Pour défendre cette solution, on peut apporter l'argument suivant : Etre et Néant ont en commun de n'être rien d'étant. Ni le Néant ni l'Etre n'ont le caractère de l'étant. Nous en avons par là même une caractérisation négative. Le Néant serait-il l'envers négatif de l'Etre, la face par laquelle il se présente à nous dans la situation de l'angoisse ?... Là encore, pas de réponse de Heidegger.
3) Devant ce manque de réponse définitive du philosophe, on peut imaginer que les scientifiques qui écoutaient la conférence se sont objectés que, si même le métaphysicien ne peut répondre à la question du néant, alors même qu'il prétend être le seul à pouvoir la poser, ce concept devient franchement douteux. Pourquoi se payer de grands mots ?... sinon pour se donner de grands airs angoissés, tout en refusant le sérieux de l'activité scientifique qui, elle, peut, avec ses limites, rendre compte de l'étant dont elle se préocuppe.
A cette objection, la question de Heidegger sera que la philosophie n'a pas à donner des réponses, c'est à dire à trouver la solution des problèmes, mais à donner aux problèmes tout leur poids, à les alourdir encore.
Non par refus systématique de la réponse mais parce que la métaphysique n'est pas une interrogation sur d'autres étants que ceux étudiés par la science, mais une autre interrogation que les sciences : une interrogation sur l'étant lui-même.
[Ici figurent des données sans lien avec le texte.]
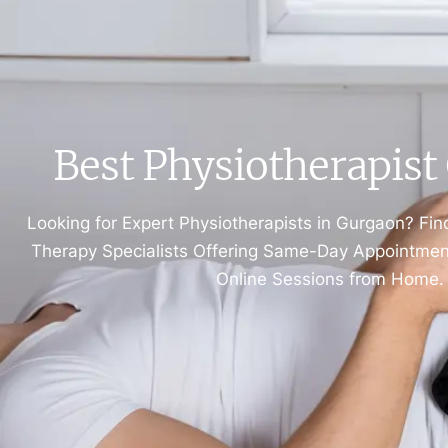
Best Physiotherapis
Looking for Expert Physiotherapists in Gurgaon? Fin
Therapy Specialists Offering Same-Day Appointments
Online Sessions from Home.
Le mode d'interrogation de la métaphysique ne peut en aucun cas être dérivé de celui des sciences. Déjà Kant montrait l'autonomie des problèmes de la Raison par rapport à l'enquête de l'entendement dans l'expérience. La métaphysique s'occupe de la position des problèmes eux-mêmes. Sur ce sujet, il me semble que les chapitres 4 et 5 de Différence et Répétition de Deleuze donnent des indications tout à fait précieuses. C'est la confusion sur ce qu'est un problème qui pousse l'opinion à y demander une solution. Ici, Heidegger parlerait de besoin de se rassurer face au néant (mais il faut bien comprendre que ce "besoin" n'est nullement psychologique : il concerne l'être-au-monde en tant que tel).
Poser la question de l'étant, du refus du néant, donc du rapport entre le Dasein et le monde des étants, c'est dors et déjà interroger l'être, se situer au coeur de cette question, car elle est la question fondamentale qui rend possible toutes les autres.